» **ASSIGNED TASK**: Whenever a line of the records below contains the word "shoulder", copy that line.
MATERIAL SHOWN: Begin
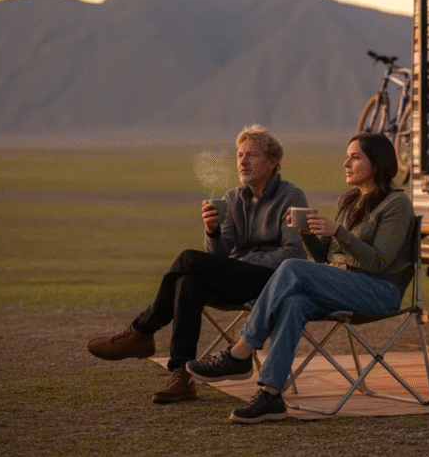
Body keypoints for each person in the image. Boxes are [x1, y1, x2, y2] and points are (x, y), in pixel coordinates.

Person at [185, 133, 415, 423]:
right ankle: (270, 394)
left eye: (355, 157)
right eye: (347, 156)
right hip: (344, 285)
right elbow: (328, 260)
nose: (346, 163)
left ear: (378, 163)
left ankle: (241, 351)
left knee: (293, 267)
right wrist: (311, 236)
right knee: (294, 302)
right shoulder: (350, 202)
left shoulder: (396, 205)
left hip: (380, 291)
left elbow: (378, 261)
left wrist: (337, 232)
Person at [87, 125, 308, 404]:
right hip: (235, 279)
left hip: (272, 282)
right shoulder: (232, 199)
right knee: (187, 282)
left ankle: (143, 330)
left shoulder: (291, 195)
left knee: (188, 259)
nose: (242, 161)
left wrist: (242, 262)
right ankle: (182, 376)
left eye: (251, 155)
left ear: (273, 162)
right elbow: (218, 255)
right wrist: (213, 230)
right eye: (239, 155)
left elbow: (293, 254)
MATERIAL SHOWN: End
MATERIAL SHOWN: Begin
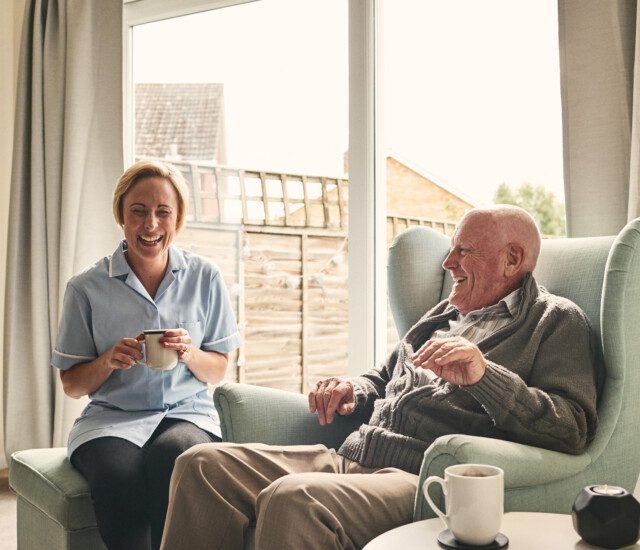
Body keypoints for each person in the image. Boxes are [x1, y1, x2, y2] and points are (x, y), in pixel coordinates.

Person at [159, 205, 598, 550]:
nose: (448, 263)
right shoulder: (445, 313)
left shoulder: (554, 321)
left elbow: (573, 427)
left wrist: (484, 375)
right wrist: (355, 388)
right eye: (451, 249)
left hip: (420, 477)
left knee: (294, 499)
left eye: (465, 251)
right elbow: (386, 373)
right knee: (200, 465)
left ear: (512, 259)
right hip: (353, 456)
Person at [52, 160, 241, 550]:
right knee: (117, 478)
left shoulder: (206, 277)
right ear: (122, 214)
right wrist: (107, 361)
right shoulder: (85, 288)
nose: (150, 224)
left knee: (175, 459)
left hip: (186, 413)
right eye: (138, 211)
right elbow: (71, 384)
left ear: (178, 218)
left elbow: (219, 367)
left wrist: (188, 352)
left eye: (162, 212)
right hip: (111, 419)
MATERIAL SHOWN: End
» **YOUR RESPONSE**:
right shoulder: (350, 202)
left shoulder: (396, 205)
right shoulder: (232, 199)
left shoulder: (291, 195)
right shoulder: (445, 313)
left shoulder: (554, 321)
left shoulder: (206, 277)
right shoulder: (85, 288)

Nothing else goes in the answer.